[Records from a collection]
————

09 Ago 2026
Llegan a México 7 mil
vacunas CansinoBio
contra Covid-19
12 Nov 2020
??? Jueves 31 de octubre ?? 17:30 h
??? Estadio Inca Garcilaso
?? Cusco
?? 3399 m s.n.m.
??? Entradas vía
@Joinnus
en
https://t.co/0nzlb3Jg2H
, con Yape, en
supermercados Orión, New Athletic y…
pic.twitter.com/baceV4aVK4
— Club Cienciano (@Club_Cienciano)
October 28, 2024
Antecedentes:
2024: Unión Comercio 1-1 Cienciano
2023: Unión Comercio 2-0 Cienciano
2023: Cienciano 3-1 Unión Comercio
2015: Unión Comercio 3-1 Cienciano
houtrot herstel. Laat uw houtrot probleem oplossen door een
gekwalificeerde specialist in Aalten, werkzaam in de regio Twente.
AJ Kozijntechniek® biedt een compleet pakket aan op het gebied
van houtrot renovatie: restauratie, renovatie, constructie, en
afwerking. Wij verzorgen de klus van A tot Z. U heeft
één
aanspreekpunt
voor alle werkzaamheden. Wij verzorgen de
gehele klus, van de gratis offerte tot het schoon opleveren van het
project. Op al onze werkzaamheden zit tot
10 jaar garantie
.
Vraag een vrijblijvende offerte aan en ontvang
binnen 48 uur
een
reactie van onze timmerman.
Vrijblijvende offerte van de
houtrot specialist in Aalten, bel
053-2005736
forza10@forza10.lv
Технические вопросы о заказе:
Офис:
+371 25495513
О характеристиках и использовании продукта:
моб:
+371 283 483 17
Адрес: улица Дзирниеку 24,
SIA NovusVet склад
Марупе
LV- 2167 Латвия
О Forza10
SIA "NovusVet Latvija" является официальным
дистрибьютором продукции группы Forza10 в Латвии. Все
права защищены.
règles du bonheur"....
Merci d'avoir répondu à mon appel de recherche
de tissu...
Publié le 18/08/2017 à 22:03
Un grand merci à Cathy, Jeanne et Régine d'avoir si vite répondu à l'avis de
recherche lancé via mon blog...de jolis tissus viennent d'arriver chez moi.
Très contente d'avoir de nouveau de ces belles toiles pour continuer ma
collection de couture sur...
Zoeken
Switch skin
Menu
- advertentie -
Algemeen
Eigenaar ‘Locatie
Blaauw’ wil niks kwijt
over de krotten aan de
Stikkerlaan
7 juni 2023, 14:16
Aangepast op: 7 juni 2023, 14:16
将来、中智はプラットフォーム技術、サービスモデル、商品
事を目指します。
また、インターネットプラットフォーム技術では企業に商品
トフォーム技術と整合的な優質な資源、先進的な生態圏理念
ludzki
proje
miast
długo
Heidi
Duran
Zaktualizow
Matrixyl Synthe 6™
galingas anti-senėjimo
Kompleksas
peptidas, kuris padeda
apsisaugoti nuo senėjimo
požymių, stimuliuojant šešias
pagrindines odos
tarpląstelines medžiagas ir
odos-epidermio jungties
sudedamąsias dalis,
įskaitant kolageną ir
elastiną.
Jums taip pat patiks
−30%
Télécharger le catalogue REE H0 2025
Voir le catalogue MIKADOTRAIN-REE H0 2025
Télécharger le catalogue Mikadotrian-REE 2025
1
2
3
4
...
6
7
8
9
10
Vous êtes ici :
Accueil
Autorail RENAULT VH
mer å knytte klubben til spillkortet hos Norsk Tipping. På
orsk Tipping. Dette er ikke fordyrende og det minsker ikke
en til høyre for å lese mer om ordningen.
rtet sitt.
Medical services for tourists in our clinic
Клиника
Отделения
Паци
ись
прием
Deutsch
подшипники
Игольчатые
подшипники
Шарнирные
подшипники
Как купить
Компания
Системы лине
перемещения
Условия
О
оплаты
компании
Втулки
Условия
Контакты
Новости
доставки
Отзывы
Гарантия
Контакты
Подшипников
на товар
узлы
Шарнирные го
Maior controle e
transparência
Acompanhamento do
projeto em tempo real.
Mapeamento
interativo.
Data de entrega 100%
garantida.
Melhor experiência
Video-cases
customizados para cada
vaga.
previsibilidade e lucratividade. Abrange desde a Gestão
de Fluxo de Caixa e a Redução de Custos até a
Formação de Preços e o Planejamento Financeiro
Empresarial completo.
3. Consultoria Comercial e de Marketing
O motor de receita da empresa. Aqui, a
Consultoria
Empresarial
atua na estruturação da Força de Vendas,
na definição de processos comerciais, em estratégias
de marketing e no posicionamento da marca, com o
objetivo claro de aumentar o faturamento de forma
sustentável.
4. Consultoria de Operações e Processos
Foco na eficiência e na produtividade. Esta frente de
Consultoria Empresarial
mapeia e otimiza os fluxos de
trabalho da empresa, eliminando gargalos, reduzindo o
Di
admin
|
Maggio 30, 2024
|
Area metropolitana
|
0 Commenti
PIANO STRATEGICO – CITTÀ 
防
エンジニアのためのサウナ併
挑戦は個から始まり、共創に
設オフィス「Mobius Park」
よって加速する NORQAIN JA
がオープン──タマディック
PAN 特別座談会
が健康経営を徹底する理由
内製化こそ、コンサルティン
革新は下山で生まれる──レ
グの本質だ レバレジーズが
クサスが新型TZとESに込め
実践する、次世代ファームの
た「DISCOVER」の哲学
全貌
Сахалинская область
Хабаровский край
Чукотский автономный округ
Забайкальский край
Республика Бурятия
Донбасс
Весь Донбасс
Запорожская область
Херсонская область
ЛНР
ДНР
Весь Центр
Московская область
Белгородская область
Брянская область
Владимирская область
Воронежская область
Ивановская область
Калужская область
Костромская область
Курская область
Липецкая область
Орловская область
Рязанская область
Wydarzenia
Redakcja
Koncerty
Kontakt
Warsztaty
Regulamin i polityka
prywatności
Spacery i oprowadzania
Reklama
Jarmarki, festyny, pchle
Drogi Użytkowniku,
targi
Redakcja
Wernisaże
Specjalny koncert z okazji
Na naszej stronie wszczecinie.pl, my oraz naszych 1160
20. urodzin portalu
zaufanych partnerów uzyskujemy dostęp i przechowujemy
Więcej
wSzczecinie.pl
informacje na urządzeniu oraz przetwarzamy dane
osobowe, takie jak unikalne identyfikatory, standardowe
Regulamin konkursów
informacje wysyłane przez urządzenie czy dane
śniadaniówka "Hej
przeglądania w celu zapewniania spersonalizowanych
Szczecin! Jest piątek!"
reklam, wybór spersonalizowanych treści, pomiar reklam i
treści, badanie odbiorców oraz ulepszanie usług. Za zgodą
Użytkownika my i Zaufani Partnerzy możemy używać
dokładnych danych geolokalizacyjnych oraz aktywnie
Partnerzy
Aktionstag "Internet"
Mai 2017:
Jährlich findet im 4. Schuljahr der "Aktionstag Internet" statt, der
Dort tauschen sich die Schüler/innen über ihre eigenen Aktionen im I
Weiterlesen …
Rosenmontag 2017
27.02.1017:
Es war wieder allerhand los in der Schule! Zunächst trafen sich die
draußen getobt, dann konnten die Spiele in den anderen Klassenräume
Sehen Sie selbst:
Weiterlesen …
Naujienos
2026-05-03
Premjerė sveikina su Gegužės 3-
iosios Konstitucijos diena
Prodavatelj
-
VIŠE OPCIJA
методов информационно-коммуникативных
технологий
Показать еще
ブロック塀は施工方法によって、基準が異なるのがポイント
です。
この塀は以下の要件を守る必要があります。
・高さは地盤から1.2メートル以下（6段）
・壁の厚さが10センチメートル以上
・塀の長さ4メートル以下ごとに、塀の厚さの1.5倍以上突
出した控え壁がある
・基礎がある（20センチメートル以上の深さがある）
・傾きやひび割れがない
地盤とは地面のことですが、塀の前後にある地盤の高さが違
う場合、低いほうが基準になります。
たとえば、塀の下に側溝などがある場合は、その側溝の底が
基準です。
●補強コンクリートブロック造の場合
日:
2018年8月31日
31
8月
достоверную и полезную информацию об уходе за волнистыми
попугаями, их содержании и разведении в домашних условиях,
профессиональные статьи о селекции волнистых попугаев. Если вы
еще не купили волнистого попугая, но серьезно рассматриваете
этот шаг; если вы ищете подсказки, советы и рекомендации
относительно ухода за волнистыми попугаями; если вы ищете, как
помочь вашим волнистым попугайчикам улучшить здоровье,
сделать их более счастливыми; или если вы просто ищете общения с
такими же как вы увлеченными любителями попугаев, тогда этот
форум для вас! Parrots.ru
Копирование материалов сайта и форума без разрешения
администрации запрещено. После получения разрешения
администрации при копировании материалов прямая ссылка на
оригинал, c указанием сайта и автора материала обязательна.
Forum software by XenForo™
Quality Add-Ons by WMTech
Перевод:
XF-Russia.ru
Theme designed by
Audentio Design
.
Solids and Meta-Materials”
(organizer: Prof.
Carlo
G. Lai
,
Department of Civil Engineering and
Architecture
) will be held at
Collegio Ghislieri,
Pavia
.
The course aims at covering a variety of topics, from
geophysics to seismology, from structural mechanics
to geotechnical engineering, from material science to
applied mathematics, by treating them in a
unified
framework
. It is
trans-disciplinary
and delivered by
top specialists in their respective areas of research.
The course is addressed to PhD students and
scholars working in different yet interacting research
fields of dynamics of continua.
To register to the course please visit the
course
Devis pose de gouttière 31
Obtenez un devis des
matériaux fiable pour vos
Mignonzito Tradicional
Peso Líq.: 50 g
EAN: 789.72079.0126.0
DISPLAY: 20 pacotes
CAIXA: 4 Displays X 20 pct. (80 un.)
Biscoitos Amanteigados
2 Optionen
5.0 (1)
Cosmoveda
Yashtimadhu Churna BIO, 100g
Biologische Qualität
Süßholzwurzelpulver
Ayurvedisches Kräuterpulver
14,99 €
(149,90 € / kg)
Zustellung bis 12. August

————

Work required :: The first line of the entries above marks where to begin; repeat each line exactly through the one that contains "2015: Unión Comercio 3-1 Cienciano", and include that line.

Result of this exercise ::
09 Ago 2026
Llegan a México 7 mil
vacunas CansinoBio
contra Covid-19
12 Nov 2020
??? Jueves 31 de octubre ?? 17:30 h
??? Estadio Inca Garcilaso
?? Cusco
?? 3399 m s.n.m.
??? Entradas vía
@Joinnus
en
https://t.co/0nzlb3Jg2H
, con Yape, en
supermercados Orión, New Athletic y…
pic.twitter.com/baceV4aVK4
— Club Cienciano (@Club_Cienciano)
October 28, 2024
Antecedentes:
2024: Unión Comercio 1-1 Cienciano
2023: Unión Comercio 2-0 Cienciano
2023: Cienciano 3-1 Unión Comercio
2015: Unión Comercio 3-1 Cienciano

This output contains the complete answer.